Work item — Please say how many lines of the entries below contain the word "Table", and leave out everything else.

Data to examine —
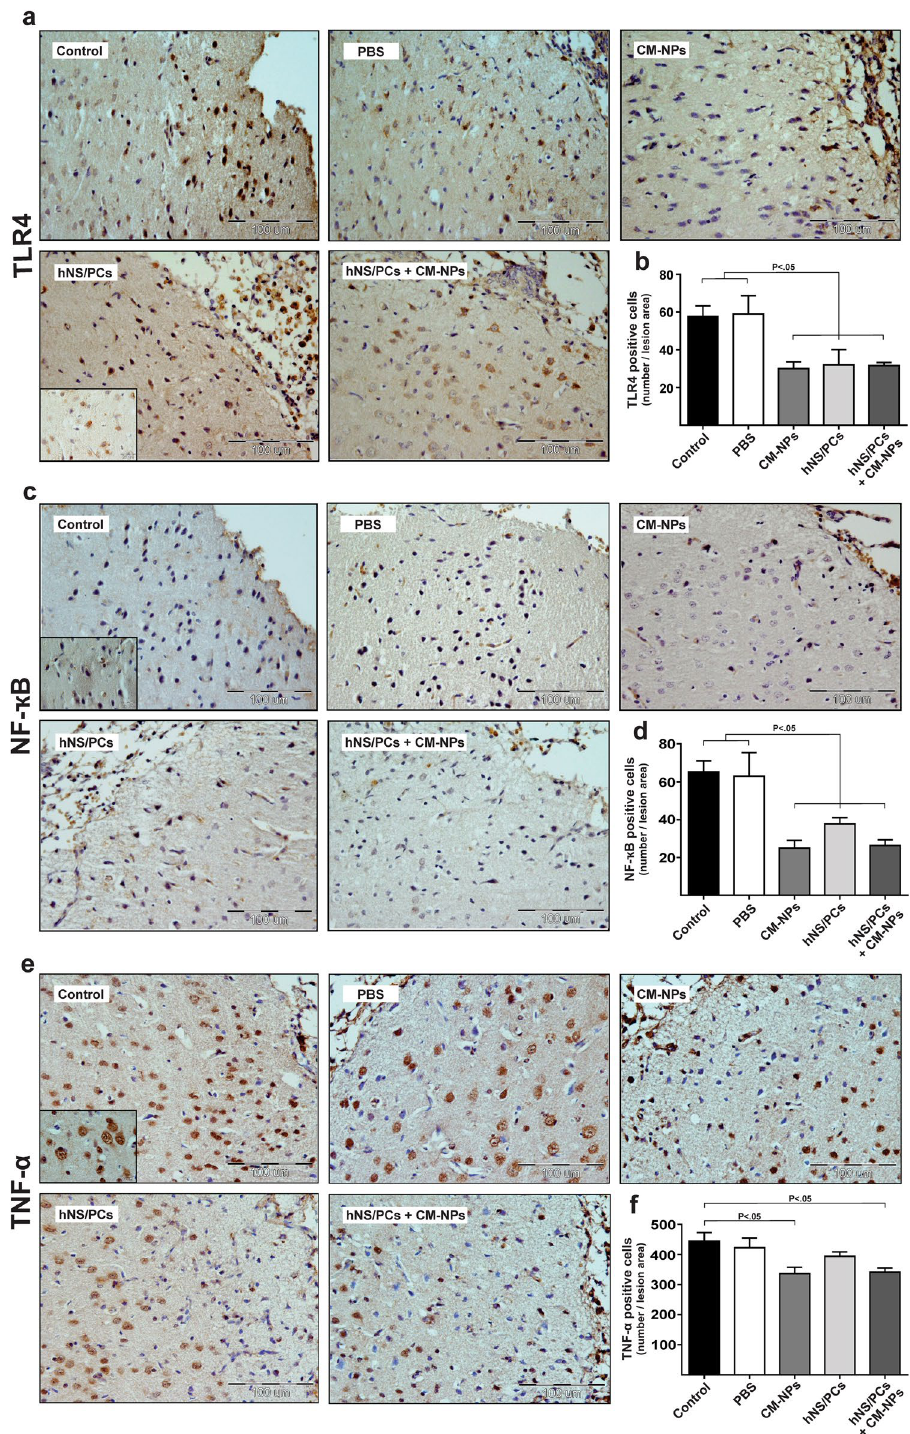
Figure 7. Immunohistochemistry staining of TLR4-, NF-κB-, and TNF-α-positive cells at the injury site after TBI and cell transplantation in experimental groups. ( a ) Representative images of TLR4-positive cells (i.e., brown stain) within the injury site on day 28 after induction of TBI. ( b ) The mean number of TLR4-positive cells significantly decreased in the CM-NPs, hNS/PCs, and hNS/PCS + CM-NPs groups compared to the control and PBS groups. ( c ) Representative images of immunohistochemistry slides of NF-κB-positive cells as shown brown stain. ( d ) Bar graphs show the mean number of NF-κB- positive cells in the lesion area after 28 days of TBI in different experimental groups. The bar graphs indicate a significantly lower expression of NF-κB-positive cells in the CM-NPs, hNS/PCs, and hNS/PCS + CM-NPs groups compared to the control and PBS groups. ( e ) TNF-α-positive cells indicated brown stains are shown within the injury site after 28 days of TBI. ( f ) The mean number of TNF-α-positive cells significantly decreased in the CM-NPs and hNS/PCS + CM-NPs groups compared to the control group. Data are presented as the mean ± SEM (n =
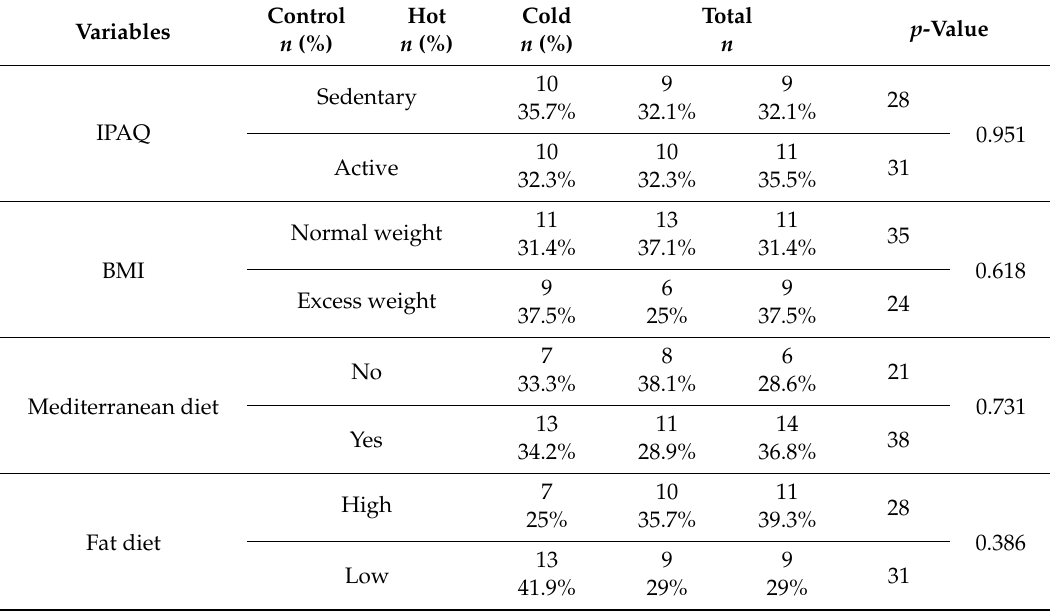
Table 1. Description of the study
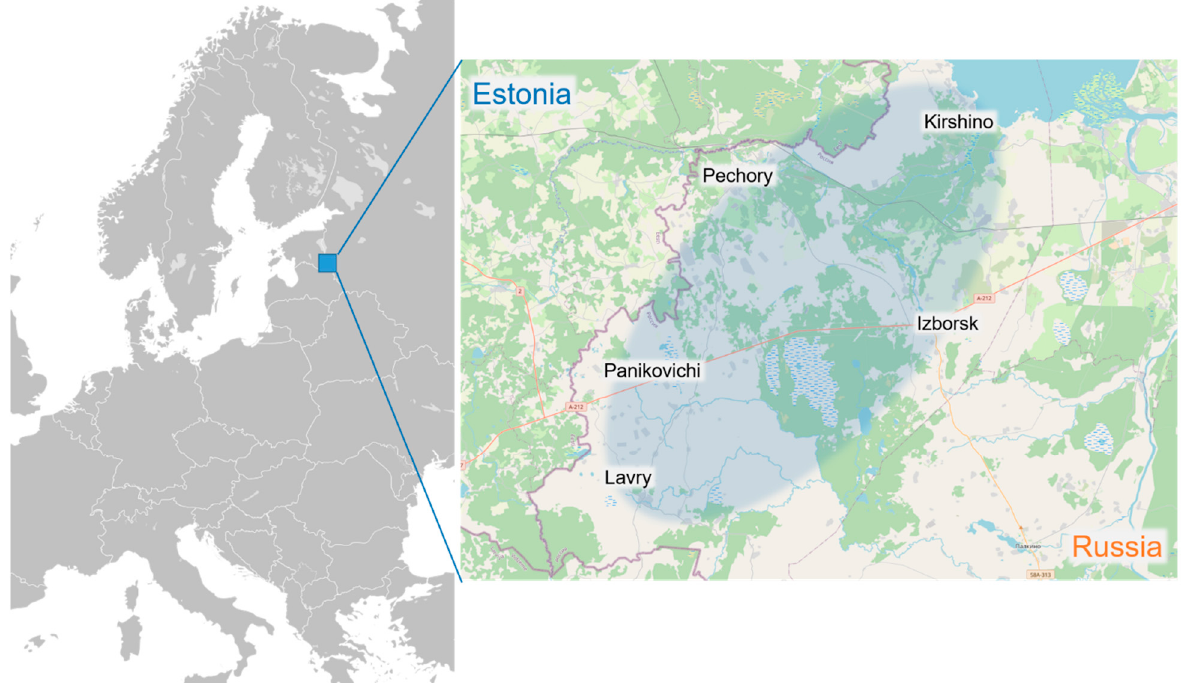
Figure 1. Study area in Pechorsky District of Pskov Oblast. Map base: Wikimedia Commons and OpenStreetMap.org. The youngest informant was born in 1980 and the oldest in 1916. Mean age was 68 for Russian participants and 60 for Seto participants. The interviews were conducted with 25 Setos and 31 Russians. We spoke to 38 female and 18 male participants (Table 2). Table 2. Demographic structure of the study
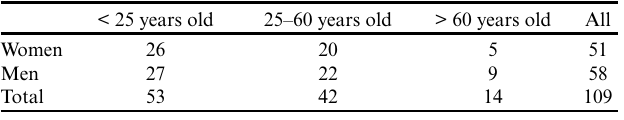
Table 1 . Age and gender details of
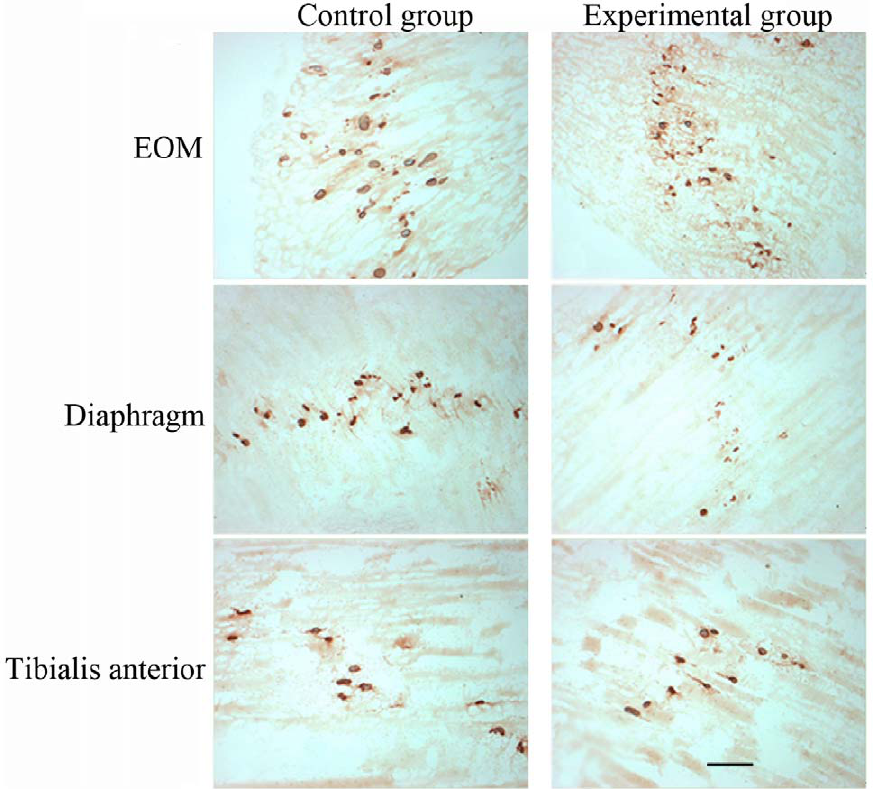
Figure 2. Acetylcholinesterase-positive endplates of three muscles in the two groups assessed by acetylcholinesterase (AChE) staining. Scale bar=50 m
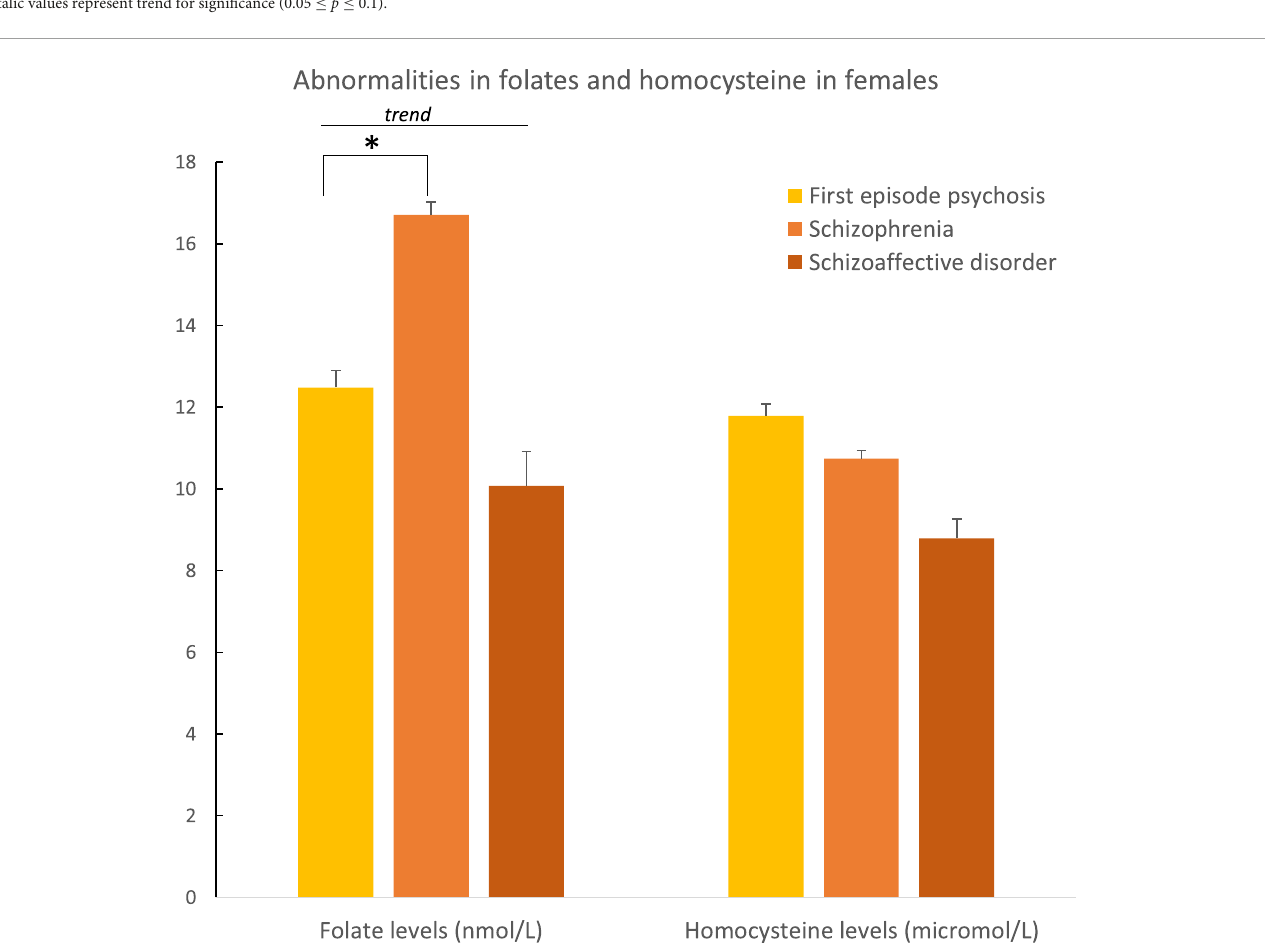
differences between the three groups had a p = 0.04, Table 3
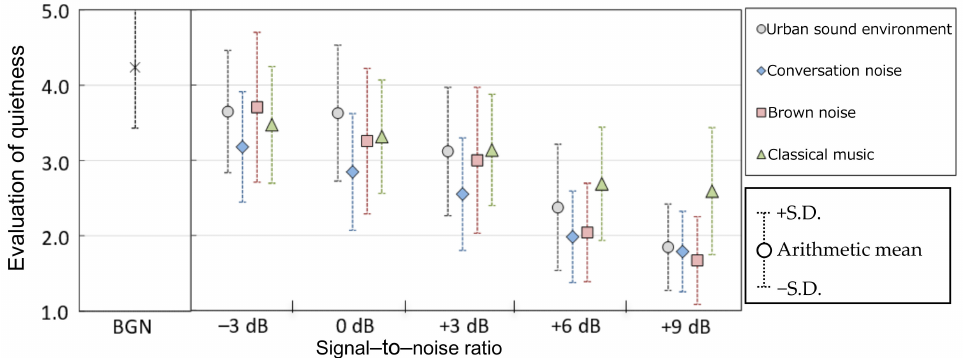
Figure 3. Evaluation of “quietness” for each sound environment condition. The plots in this figure represent the arithmetic mean, and the error bars indicate the standard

Written reply — 4